No pictures in the copy, please: retype all the records exactly.

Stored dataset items
⟨
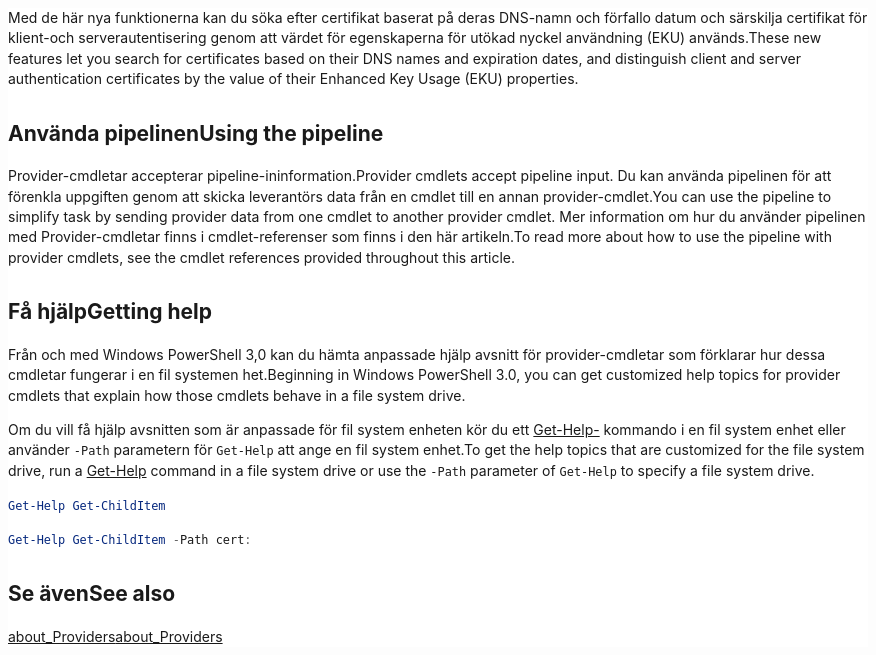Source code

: <span data-ttu-id="1c66d-302">Med de här nya funktionerna kan du söka efter certifikat baserat på deras DNS-namn och förfallo datum och särskilja certifikat för klient-och serverautentisering genom att värdet för egenskaperna för utökad nyckel användning (EKU) används.</span><span class="sxs-lookup"><span data-stu-id="1c66d-302">These new features let you search for certificates based on their DNS names and expiration dates, and distinguish client and server authentication certificates by the value of their Enhanced Key Usage (EKU) properties.</span></span>

## <a name="using-the-pipeline"></a><span data-ttu-id="1c66d-303">Använda pipelinen</span><span class="sxs-lookup"><span data-stu-id="1c66d-303">Using the pipeline</span></span>

<span data-ttu-id="1c66d-304">Provider-cmdletar accepterar pipeline-ininformation.</span><span class="sxs-lookup"><span data-stu-id="1c66d-304">Provider cmdlets accept pipeline input.</span></span> <span data-ttu-id="1c66d-305">Du kan använda pipelinen för att förenkla uppgiften genom att skicka leverantörs data från en cmdlet till en annan provider-cmdlet.</span><span class="sxs-lookup"><span data-stu-id="1c66d-305">You can use the pipeline to simplify task by sending provider data from one cmdlet to another provider cmdlet.</span></span>
<span data-ttu-id="1c66d-306">Mer information om hur du använder pipelinen med Provider-cmdletar finns i cmdlet-referenser som finns i den här artikeln.</span><span class="sxs-lookup"><span data-stu-id="1c66d-306">To read more about how to use the pipeline with provider cmdlets, see the cmdlet references provided throughout this article.</span></span>

## <a name="getting-help"></a><span data-ttu-id="1c66d-307">Få hjälp</span><span class="sxs-lookup"><span data-stu-id="1c66d-307">Getting help</span></span>

<span data-ttu-id="1c66d-308">Från och med Windows PowerShell 3,0 kan du hämta anpassade hjälp avsnitt för provider-cmdletar som förklarar hur dessa cmdletar fungerar i en fil systemen het.</span><span class="sxs-lookup"><span data-stu-id="1c66d-308">Beginning in Windows PowerShell 3.0, you can get customized help topics for provider cmdlets that explain how those cmdlets behave in a file system drive.</span></span>

<span data-ttu-id="1c66d-309">Om du vill få hjälp avsnitten som är anpassade för fil system enheten kör du ett [Get-Help-](xref:Microsoft.PowerShell.Core.Get-Help) kommando i en fil system enhet eller använder `-Path` parametern för `Get-Help` att ange en fil system enhet.</span><span class="sxs-lookup"><span data-stu-id="1c66d-309">To get the help topics that are customized for the file system drive, run a [Get-Help](xref:Microsoft.PowerShell.Core.Get-Help) command in a file system drive or use the `-Path` parameter of `Get-Help` to specify a file system drive.</span></span>

```powershell
Get-Help Get-ChildItem
```

```powershell
Get-Help Get-ChildItem -Path cert:
```

## <a name="see-also"></a><span data-ttu-id="1c66d-310">Se även</span><span class="sxs-lookup"><span data-stu-id="1c66d-310">See also</span></span>

[<span data-ttu-id="1c66d-311">about_Providers</span><span class="sxs-lookup"><span data-stu-id="1c66d-311">about_Providers</span></span>](../../Microsoft.PowerShell.Core/About/about_Providers.md)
⟩
WRITTEN RESPONSE:
Source code

: <span data-ttu-id="1c66d-302">Med de här nya funktionerna kan du söka efter certifikat baserat på deras DNS-namn och förfallo datum och särskilja certifikat för klient-och serverautentisering genom att värdet för egenskaperna för utökad nyckel användning (EKU) används.</span><span class="sxs-lookup"><span data-stu-id="1c66d-302">These new features let you search for certificates based on their DNS names and expiration dates, and distinguish client and server authentication certificates by the value of their Enhanced Key Usage (EKU) properties.</span></span>

## <a name="using-the-pipeline"></a><span data-ttu-id="1c66d-303">Använda pipelinen</span><span class="sxs-lookup"><span data-stu-id="1c66d-303">Using the pipeline</span></span>

<span data-ttu-id="1c66d-304">Provider-cmdletar accepterar pipeline-ininformation.</span><span class="sxs-lookup"><span data-stu-id="1c66d-304">Provider cmdlets accept pipeline input.</span></span> <span data-ttu-id="1c66d-305">Du kan använda pipelinen för att förenkla uppgiften genom att skicka leverantörs data från en cmdlet till en annan provider-cmdlet.</span><span class="sxs-lookup"><span data-stu-id="1c66d-305">You can use the pipeline to simplify task by sending provider data from one cmdlet to another provider cmdlet.</span></span>
<span data-ttu-id="1c66d-306">Mer information om hur du använder pipelinen med Provider-cmdletar finns i cmdlet-referenser som finns i den här artikeln.</span><span class="sxs-lookup"><span data-stu-id="1c66d-306">To read more about how to use the pipeline with provider cmdlets, see the cmdlet references provided throughout this article.</span></span>

## <a name="getting-help"></a><span data-ttu-id="1c66d-307">Få hjälp</span><span class="sxs-lookup"><span data-stu-id="1c66d-307">Getting help</span></span>

<span data-ttu-id="1c66d-308">Från och med Windows PowerShell 3,0 kan du hämta anpassade hjälp avsnitt för provider-cmdletar som förklarar hur dessa cmdletar fungerar i en fil systemen het.</span><span class="sxs-lookup"><span data-stu-id="1c66d-308">Beginning in Windows PowerShell 3.0, you can get customized help topics for provider cmdlets that explain how those cmdlets behave in a file system drive.</span></span>

<span data-ttu-id="1c66d-309">Om du vill få hjälp avsnitten som är anpassade för fil system enheten kör du ett [Get-Help-](xref:Microsoft.PowerShell.Core.Get-Help) kommando i en fil system enhet eller använder `-Path` parametern för `Get-Help` att ange en fil system enhet.</span><span class="sxs-lookup"><span data-stu-id="1c66d-309">To get the help topics that are customized for the file system drive, run a [Get-Help](xref:Microsoft.PowerShell.Core.Get-Help) command in a file system drive or use the `-Path` parameter of `Get-Help` to specify a file system drive.</span></span>

```powershell
Get-Help Get-ChildItem
```

```powershell
Get-Help Get-ChildItem -Path cert:
```

## <a name="see-also"></a><span data-ttu-id="1c66d-310">Se även</span><span class="sxs-lookup"><span data-stu-id="1c66d-310">See also</span></span>

[<span data-ttu-id="1c66d-311">about_Providers</span><span class="sxs-lookup"><span data-stu-id="1c66d-311">about_Providers</span></span>](../../Microsoft.PowerShell.Core/About/about_Providers.md)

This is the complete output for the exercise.